Le jeune dresseur sursauta vivement, comme si cette phrase l'avait tiré de ses pensées. Il dévisagea Sirius un instant. À son expression équivoque, celui-ci comprit qu'il préparait un mensonge. Ses propres sourcils se froncèrent d'un air réprobateur. Finalement, Gold abandonna la joute morale, poussa un long soupir faible, avant de lui avouer ce qu'il ne s'attendait pas à entendre.
-Tu veux savoir ce qui m'arrive, Sirius ? Je suis fatigué.
-Fatigué, toi ?! s'exclama-t-il, ses yeux piqués d'étoiles devenus larges comme des soucoupes.
Il lui sourit tristement, lui décochant un regard direct emprunt d'une sincérité et d'un sérieux désarmants.

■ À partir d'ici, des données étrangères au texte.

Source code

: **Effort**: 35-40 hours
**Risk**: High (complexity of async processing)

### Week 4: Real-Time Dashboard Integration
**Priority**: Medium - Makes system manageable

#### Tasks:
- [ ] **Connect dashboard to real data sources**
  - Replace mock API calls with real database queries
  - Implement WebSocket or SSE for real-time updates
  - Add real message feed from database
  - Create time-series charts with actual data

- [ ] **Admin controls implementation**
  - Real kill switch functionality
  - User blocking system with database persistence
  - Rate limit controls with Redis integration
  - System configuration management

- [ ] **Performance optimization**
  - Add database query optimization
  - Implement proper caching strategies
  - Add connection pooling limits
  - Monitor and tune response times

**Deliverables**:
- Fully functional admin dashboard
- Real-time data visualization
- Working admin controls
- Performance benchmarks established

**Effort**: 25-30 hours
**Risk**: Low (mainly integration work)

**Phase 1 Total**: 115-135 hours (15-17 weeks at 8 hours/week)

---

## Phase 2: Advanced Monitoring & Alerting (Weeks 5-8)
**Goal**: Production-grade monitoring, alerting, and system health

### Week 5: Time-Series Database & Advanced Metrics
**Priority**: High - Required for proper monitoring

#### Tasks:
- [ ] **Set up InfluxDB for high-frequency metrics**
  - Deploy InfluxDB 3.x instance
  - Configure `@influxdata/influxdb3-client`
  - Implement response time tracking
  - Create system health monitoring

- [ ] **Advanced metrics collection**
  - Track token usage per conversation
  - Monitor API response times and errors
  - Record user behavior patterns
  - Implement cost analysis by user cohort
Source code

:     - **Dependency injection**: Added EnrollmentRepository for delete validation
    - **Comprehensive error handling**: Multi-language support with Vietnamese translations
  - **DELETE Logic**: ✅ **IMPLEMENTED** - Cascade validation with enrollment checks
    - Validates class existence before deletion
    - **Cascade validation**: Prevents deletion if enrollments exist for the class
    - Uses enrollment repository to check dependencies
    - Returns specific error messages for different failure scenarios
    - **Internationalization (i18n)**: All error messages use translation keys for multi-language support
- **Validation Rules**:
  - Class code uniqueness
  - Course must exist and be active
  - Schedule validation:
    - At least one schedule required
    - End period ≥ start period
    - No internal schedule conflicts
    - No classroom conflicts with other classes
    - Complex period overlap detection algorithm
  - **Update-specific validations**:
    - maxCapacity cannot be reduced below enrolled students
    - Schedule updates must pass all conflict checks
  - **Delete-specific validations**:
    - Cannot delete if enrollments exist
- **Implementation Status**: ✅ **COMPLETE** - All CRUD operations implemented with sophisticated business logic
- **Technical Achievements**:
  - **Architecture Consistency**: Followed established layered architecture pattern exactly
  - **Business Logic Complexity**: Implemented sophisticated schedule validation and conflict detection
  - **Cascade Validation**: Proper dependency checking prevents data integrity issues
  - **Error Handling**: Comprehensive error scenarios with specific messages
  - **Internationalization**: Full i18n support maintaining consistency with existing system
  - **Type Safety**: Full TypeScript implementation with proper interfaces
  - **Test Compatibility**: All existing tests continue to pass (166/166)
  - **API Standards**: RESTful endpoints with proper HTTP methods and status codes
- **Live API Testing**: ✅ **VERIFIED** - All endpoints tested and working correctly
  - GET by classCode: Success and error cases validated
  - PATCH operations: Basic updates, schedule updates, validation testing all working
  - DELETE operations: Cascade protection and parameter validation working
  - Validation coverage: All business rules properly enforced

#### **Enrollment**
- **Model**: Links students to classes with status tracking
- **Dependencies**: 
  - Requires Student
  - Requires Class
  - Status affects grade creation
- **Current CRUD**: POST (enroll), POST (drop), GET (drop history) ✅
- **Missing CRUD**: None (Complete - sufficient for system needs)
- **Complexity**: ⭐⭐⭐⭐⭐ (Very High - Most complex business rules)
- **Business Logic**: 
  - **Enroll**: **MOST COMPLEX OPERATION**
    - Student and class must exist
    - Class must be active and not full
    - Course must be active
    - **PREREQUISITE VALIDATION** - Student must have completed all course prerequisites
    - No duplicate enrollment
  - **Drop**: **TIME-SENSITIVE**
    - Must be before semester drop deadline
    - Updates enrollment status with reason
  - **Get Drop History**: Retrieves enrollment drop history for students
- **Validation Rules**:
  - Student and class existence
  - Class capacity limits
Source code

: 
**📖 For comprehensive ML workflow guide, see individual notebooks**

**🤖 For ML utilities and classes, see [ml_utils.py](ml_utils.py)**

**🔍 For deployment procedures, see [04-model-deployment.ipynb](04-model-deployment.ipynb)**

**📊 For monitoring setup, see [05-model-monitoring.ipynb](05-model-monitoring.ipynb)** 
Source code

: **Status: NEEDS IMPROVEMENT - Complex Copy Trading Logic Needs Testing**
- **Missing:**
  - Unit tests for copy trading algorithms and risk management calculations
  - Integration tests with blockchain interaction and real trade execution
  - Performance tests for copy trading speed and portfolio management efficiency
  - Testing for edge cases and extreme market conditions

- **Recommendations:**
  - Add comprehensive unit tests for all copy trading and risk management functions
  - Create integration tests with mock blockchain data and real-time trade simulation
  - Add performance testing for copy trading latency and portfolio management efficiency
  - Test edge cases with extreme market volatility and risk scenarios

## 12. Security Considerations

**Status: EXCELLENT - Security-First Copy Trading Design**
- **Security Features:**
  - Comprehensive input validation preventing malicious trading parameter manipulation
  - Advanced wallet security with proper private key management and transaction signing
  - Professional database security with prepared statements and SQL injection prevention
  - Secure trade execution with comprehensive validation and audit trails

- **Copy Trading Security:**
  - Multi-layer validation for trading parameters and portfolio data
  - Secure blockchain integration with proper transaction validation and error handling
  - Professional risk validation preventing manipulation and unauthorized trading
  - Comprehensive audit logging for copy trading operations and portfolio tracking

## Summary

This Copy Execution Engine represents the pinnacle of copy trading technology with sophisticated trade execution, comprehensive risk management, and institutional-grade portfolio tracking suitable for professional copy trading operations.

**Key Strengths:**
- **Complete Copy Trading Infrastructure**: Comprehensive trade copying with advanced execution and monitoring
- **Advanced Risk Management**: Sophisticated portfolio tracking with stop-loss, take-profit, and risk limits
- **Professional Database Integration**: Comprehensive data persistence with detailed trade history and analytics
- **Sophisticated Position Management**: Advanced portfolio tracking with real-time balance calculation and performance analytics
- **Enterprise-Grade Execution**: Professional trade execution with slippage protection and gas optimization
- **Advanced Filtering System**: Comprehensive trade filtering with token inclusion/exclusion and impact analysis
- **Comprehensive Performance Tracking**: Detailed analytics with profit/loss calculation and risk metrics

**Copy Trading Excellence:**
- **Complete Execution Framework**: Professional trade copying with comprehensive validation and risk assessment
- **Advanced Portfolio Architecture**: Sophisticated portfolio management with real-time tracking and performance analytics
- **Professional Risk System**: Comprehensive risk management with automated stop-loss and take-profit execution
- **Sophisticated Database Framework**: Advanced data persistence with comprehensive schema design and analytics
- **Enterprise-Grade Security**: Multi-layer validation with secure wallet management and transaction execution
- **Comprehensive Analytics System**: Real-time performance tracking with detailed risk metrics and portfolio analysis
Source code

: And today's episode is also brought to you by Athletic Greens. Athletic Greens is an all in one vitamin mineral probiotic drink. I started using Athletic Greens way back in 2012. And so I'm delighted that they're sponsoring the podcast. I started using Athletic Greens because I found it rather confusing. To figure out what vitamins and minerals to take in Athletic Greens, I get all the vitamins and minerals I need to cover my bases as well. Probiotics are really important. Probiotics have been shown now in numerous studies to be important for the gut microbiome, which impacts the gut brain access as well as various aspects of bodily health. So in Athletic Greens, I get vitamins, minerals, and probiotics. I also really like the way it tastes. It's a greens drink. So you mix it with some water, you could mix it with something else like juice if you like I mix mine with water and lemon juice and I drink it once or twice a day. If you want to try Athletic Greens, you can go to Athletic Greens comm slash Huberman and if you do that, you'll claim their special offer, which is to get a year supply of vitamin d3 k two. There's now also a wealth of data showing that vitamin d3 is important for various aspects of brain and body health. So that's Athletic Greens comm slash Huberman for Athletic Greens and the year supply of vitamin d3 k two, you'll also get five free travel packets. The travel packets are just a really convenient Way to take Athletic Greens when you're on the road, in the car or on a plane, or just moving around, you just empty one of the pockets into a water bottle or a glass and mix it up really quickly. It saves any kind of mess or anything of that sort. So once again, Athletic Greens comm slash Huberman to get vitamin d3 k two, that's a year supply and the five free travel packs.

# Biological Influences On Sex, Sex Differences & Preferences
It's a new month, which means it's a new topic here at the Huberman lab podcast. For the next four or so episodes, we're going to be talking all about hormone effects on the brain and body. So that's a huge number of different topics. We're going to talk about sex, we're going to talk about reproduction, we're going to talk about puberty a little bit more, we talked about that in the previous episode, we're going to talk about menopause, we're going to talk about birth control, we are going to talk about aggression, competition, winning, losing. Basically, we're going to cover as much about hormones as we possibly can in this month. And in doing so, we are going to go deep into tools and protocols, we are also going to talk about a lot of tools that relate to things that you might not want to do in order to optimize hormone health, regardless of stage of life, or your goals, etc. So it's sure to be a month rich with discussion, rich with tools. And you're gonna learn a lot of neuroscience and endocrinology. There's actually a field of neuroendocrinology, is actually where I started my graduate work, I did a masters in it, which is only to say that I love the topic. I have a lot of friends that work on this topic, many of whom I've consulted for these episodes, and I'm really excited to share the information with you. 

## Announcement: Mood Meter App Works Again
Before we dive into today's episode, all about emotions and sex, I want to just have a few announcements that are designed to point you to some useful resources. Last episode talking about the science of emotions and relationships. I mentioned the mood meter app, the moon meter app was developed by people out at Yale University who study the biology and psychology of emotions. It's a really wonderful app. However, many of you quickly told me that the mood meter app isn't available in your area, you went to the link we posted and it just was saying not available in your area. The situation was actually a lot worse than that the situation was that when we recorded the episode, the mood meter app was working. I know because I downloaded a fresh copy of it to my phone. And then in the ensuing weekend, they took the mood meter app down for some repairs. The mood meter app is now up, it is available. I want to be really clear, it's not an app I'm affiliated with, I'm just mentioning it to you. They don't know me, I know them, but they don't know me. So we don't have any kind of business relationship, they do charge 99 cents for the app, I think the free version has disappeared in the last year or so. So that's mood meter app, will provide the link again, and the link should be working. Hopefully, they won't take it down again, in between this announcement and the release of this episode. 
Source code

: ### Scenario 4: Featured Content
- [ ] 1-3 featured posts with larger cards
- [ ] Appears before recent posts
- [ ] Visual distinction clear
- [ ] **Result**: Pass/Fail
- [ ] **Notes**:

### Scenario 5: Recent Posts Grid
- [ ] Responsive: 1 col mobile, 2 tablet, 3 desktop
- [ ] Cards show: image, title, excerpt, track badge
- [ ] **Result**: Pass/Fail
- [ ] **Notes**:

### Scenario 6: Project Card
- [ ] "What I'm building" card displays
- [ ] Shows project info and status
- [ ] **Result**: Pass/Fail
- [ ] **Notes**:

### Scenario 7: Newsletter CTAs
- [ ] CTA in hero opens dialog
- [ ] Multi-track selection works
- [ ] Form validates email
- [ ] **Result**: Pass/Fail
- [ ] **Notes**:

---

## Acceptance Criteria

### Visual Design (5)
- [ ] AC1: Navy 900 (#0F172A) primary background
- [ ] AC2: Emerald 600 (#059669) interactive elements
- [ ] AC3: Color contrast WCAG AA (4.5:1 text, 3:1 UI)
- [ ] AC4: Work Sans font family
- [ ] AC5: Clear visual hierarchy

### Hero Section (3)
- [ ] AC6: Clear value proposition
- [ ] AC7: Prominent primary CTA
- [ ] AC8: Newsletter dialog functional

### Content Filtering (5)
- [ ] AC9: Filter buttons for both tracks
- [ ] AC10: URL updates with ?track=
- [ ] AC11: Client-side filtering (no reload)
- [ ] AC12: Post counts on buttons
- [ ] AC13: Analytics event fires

-Oui, je suis fatigué. Épuisé serait le mot. Tu sais, ces jours-ci n'ont pas été de tout repos pour moi. Le Lac Colère, la Team Rocket à Acajou, l'arène de Frédo et enfin la prise de la Tour Radio... J'ai beau être tenace et ne jamais perdre de vue mes objectifs, c'est trop pour moi. Je me sens complètement vidé de mes forces. J'ai le sentiment d'avoir accompli mon devoir, mais cela ne me suffit pas...
Le contact familier de la patte du Mentali posée au creux de son bras le coupa dans ses explications.
-Gold, tu aurais pu nous dire que tu avais besoin de repos. Nous t'aurions aidé, tu sais...
Le garçon laissa échapper un léger ricanement.
-Toi, peut-être; mais les autres ? Entre Typhon qui m'encouragerait à rentrer à la maison où m'attendent deux furies que je ne voudrais revoir pour rien au monde, Cyclone qui réclame de l'entraînement pour évoluer, Ouragan qui ne cesse jamais de se pavaner en envoyant des éclairs partout et le petit dernier qui voudrait encore écraser des Sbires de la Team Rocket alors qu'il n'y en a plus un seul, je serais vanné en moins de deux minutes !!... Bon, je passe sur Rafale, mais...
Sirius soupira à son tour, exaspéré par le défaitisme soudain de son partenaire.
-Si tu leur expliquais, ils le comprendraient aisément, et tu le sais. Tout comme toi et moi, ils ont affronté les évènements en mobilisant toute leur énergie. Eux aussi ne seraient pas contre deux ou trois semaines de vacances.
Les yeux de Gold s'écarquillèrent en entendant ce dernier mot, auquel il ne s'était pas même autorisé à penser. En lieu et place de l'impatience qu'on y lisait d'ordinaire, une lueur de soulagement s'y était glissée, assortie de reconnaissance.
-Des vacances... Oui, c'est une bonne idée. Ça te dirait, les plages d'Irisia ?
-Ah, le sable blanc, le soleil, les smoothies spéciaux aux baies occidentales... rêva le Pokémon à haute voix avant de réaliser : Mais... Et pour l'entraînement ? La préparation à la Ligue ?!
-Rien qu'une heure par jour, et tous ensemble, concéda le dresseur, pourtant très à Ponyta sur ses horaires, d'habitude. On reprendra le rythme progressivement. Alors ?
Le Mentali agita sa queue fendue dans un geste équivoque, tout en ronronnant de bonheur.
-D'abord l'opéra et maintenant les vacances... Qui donc t'a changé en mon absence ?
-Roh, ça vaaaaaaa !
Ils échangèrent un regard complice qui, à leurs yeux, valait tout l'or du monde.